**EXERCISE DATA:**
•••••

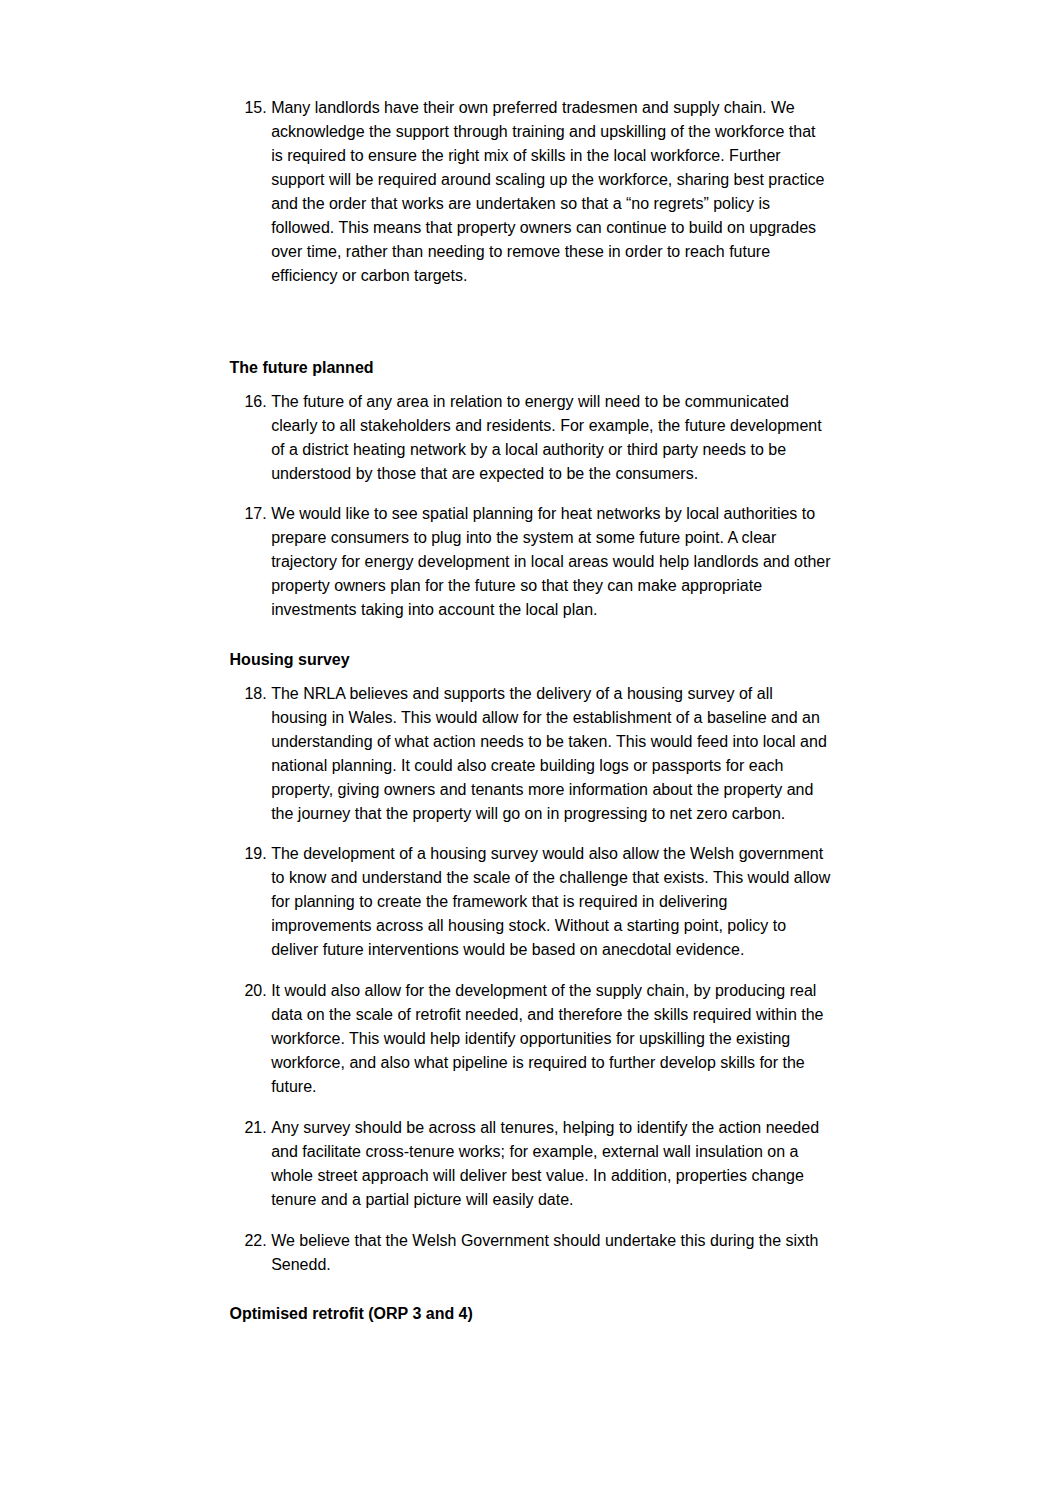Many landlords have their own preferred tradesmen and supply chain. We acknowledge the support through training and upskilling of the workforce that is required to ensure the right mix of skills in the local workforce. Further support will be required around scaling up the workforce, sharing best practice and the order that works are undertaken so that a “no regrets” policy is followed. This means that property owners can continue to build on upgrades over time, rather than needing to remove these in order to reach future efficiency or carbon targets.
The future planned
The future of any area in relation to energy will need to be communicated clearly to all stakeholders and residents. For example, the future development of a district heating network by a local authority or third party needs to be understood by those that are expected to be the consumers.
We would like to see spatial planning for heat networks by local authorities to prepare consumers to plug into the system at some future point. A clear trajectory for energy development in local areas would help landlords and other property owners plan for the future so that they can make appropriate investments taking into account the local plan.
Housing survey
The NRLA believes and supports the delivery of a housing survey of all housing in Wales. This would allow for the establishment of a baseline and an understanding of what action needs to be taken. This would feed into local and national planning. It could also create building logs or passports for each property, giving owners and tenants more information about the property and the journey that the property will go on in progressing to net zero carbon.
The development of a housing survey would also allow the Welsh government to know and understand the scale of the challenge that exists. This would allow for planning to create the framework that is required in delivering improvements across all housing stock. Without a starting point, policy to deliver future interventions would be based on anecdotal evidence.
It would also allow for the development of the supply chain, by producing real data on the scale of retrofit needed, and therefore the skills required within the workforce. This would help identify opportunities for upskilling the existing workforce, and also what pipeline is required to further develop skills for the future.
Any survey should be across all tenures, helping to identify the action needed and facilitate cross-tenure works; for example, external wall insulation on a whole street approach will deliver best value. In addition, properties change tenure and a partial picture will easily date.
We believe that the Welsh Government should undertake this during the sixth Senedd.
Optimised retrofit (ORP 3 and 4)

•••••

**PROBLEM STATEMENT:** Leaving out the pictures, restate each line of the listing above verbatim, from the opening line to the line bearing "The development of a", inclusive, and no more.

**REPLY:**
Many landlords have their own preferred tradesmen and supply chain. We acknowledge the support through training and upskilling of the workforce that is required to ensure the right mix of skills in the local workforce. Further support will be required around scaling up the workforce, sharing best practice and the order that works are undertaken so that a “no regrets” policy is followed. This means that property owners can continue to build on upgrades over time, rather than needing to remove these in order to reach future efficiency or carbon targets.
The future planned
The future of any area in relation to energy will need to be communicated clearly to all stakeholders and residents. For example, the future development of a district heating network by a local authority or third party needs to be understood by those that are expected to be the consumers.
We would like to see spatial planning for heat networks by local authorities to prepare consumers to plug into the system at some future point. A clear trajectory for energy development in local areas would help landlords and other property owners plan for the future so that they can make appropriate investments taking into account the local plan.
Housing survey
The NRLA believes and supports the delivery of a housing survey of all housing in Wales. This would allow for the establishment of a baseline and an understanding of what action needs to be taken. This would feed into local and national planning. It could also create building logs or passports for each property, giving owners and tenants more information about the property and the journey that the property will go on in progressing to net zero carbon.
The development of a housing survey would also allow the Welsh government to know and understand the scale of the challenge that exists. This would allow for planning to create the framework that is required in delivering improvements across all housing stock. Without a starting point, policy to deliver future interventions would be based on anecdotal evidence.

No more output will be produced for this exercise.